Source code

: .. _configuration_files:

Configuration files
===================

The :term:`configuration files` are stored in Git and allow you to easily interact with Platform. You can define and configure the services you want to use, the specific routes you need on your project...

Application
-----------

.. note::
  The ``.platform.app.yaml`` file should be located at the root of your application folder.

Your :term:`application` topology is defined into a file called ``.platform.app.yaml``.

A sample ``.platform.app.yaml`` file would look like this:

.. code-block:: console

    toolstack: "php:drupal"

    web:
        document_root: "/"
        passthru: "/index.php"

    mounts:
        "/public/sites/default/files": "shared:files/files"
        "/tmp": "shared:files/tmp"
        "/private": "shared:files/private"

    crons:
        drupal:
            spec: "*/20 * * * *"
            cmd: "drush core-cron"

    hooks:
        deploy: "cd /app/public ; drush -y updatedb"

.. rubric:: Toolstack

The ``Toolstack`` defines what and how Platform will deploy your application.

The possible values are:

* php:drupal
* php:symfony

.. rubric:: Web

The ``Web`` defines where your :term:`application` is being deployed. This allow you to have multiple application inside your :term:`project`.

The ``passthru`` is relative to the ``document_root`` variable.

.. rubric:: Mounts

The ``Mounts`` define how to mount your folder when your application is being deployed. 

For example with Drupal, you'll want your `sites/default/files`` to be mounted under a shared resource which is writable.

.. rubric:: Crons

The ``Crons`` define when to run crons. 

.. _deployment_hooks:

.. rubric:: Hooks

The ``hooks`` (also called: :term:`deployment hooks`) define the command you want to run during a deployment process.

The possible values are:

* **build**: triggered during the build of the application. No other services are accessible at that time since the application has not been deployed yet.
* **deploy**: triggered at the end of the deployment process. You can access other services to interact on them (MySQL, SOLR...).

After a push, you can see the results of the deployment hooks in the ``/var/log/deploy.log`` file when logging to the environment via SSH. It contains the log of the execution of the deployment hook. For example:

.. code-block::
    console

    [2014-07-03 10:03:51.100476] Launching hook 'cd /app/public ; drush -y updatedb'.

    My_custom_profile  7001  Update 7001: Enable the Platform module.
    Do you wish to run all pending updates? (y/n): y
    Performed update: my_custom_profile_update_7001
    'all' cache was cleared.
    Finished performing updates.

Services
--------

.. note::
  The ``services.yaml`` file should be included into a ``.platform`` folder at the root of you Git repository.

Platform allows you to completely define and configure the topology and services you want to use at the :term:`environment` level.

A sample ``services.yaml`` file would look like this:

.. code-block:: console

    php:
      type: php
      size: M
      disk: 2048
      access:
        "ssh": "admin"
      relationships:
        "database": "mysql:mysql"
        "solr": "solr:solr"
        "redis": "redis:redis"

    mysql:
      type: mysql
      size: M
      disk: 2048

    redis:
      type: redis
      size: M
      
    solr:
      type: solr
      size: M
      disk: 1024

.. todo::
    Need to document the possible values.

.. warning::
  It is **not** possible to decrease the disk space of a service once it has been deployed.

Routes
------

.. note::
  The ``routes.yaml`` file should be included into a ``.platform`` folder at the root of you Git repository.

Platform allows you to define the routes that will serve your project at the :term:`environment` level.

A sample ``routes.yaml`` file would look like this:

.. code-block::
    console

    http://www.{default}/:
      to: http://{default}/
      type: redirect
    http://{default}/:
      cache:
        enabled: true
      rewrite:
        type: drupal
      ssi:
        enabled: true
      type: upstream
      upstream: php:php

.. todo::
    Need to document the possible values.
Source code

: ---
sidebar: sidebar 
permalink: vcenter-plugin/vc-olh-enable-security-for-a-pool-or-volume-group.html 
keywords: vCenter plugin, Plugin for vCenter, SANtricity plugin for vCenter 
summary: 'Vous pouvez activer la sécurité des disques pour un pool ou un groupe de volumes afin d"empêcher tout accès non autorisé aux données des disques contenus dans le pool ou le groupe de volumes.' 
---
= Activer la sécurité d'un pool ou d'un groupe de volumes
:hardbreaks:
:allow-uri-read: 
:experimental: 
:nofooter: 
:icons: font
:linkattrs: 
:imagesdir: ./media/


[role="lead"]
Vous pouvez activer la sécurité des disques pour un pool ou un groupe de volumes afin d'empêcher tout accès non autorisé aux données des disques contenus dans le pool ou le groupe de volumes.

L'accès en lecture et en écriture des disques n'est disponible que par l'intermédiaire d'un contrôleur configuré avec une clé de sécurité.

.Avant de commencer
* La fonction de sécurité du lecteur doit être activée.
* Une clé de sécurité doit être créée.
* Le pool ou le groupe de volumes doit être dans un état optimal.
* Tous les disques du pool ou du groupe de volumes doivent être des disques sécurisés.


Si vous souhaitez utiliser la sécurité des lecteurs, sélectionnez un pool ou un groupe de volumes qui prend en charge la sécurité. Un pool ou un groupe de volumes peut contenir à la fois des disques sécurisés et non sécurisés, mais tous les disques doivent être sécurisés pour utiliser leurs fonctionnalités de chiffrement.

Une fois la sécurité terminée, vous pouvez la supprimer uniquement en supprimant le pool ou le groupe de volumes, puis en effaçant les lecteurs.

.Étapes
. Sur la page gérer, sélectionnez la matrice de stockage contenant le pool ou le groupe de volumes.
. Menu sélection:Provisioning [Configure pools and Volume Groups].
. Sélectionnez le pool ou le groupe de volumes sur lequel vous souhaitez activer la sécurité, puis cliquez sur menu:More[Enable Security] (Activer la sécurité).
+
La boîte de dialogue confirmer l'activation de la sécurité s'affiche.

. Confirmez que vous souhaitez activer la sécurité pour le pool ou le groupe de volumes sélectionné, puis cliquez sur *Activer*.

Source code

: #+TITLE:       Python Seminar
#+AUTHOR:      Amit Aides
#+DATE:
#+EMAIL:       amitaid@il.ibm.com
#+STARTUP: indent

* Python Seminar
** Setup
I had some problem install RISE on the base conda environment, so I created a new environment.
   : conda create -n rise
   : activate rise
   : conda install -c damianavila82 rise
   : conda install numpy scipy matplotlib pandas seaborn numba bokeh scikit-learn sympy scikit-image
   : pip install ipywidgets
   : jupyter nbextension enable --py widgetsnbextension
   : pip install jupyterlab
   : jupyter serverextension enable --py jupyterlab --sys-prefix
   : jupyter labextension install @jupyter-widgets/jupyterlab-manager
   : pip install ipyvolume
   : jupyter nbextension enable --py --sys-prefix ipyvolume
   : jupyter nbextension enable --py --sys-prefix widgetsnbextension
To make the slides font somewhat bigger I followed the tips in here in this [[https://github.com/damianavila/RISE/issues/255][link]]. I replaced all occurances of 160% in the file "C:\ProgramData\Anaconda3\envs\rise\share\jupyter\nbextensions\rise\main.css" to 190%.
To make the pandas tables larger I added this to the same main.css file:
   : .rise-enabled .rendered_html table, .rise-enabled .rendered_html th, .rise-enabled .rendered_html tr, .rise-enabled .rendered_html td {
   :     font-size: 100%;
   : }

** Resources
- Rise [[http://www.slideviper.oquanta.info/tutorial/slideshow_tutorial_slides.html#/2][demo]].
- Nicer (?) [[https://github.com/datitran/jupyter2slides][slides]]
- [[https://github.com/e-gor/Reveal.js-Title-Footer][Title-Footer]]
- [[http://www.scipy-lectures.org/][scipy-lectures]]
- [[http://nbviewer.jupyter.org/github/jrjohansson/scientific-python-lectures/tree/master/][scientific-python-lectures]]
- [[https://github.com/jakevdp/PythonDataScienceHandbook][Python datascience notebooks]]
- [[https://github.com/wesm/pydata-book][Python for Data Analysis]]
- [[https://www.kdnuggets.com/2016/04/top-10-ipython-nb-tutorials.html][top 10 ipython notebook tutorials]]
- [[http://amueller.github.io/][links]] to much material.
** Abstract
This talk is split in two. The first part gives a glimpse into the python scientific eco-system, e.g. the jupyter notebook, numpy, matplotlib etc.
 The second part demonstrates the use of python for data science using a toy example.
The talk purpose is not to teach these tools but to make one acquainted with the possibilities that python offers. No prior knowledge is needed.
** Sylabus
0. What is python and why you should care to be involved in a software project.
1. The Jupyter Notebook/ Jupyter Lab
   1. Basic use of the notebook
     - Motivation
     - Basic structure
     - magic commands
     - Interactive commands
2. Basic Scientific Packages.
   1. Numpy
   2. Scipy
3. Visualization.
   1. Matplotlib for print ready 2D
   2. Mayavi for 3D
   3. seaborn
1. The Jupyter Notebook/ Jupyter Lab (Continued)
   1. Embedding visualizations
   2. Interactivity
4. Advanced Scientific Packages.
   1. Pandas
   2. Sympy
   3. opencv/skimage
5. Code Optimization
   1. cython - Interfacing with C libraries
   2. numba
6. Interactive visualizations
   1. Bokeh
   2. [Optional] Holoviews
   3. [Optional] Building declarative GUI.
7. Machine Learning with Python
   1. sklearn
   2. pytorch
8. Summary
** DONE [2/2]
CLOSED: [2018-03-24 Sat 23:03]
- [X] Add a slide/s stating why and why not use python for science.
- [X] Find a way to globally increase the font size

---+---

Transcribe, exactly and without additions, the lines of the records above, beginning with the line that contains "un état optimal." and ending with the line that contains "To make the pandas", both included.

_SOLUTION TO THE PROBLEM_:
* Le pool ou le groupe de volumes doit être dans un état optimal.
* Tous les disques du pool ou du groupe de volumes doivent être des disques sécurisés.


Si vous souhaitez utiliser la sécurité des lecteurs, sélectionnez un pool ou un groupe de volumes qui prend en charge la sécurité. Un pool ou un groupe de volumes peut contenir à la fois des disques sécurisés et non sécurisés, mais tous les disques doivent être sécurisés pour utiliser leurs fonctionnalités de chiffrement.

Une fois la sécurité terminée, vous pouvez la supprimer uniquement en supprimant le pool ou le groupe de volumes, puis en effaçant les lecteurs.

.Étapes
. Sur la page gérer, sélectionnez la matrice de stockage contenant le pool ou le groupe de volumes.
. Menu sélection:Provisioning [Configure pools and Volume Groups].
. Sélectionnez le pool ou le groupe de volumes sur lequel vous souhaitez activer la sécurité, puis cliquez sur menu:More[Enable Security] (Activer la sécurité).
+
La boîte de dialogue confirmer l'activation de la sécurité s'affiche.

. Confirmez que vous souhaitez activer la sécurité pour le pool ou le groupe de volumes sélectionné, puis cliquez sur *Activer*.

Source code

: #+TITLE:       Python Seminar
#+AUTHOR:      Amit Aides
#+DATE:
#+EMAIL:       amitaid@il.ibm.com
#+STARTUP: indent

* Python Seminar
** Setup
I had some problem install RISE on the base conda environment, so I created a new environment.
   : conda create -n rise
   : activate rise
   : conda install -c damianavila82 rise
   : conda install numpy scipy matplotlib pandas seaborn numba bokeh scikit-learn sympy scikit-image
   : pip install ipywidgets
   : jupyter nbextension enable --py widgetsnbextension
   : pip install jupyterlab
   : jupyter serverextension enable --py jupyterlab --sys-prefix
   : jupyter labextension install @jupyter-widgets/jupyterlab-manager
   : pip install ipyvolume
   : jupyter nbextension enable --py --sys-prefix ipyvolume
   : jupyter nbextension enable --py --sys-prefix widgetsnbextension
To make the slides font somewhat bigger I followed the tips in here in this [[https://github.com/damianavila/RISE/issues/255][link]]. I replaced all occurances of 160% in the file "C:\ProgramData\Anaconda3\envs\rise\share\jupyter\nbextensions\rise\main.css" to 190%.
To make the pandas tables larger I added this to the same main.css file:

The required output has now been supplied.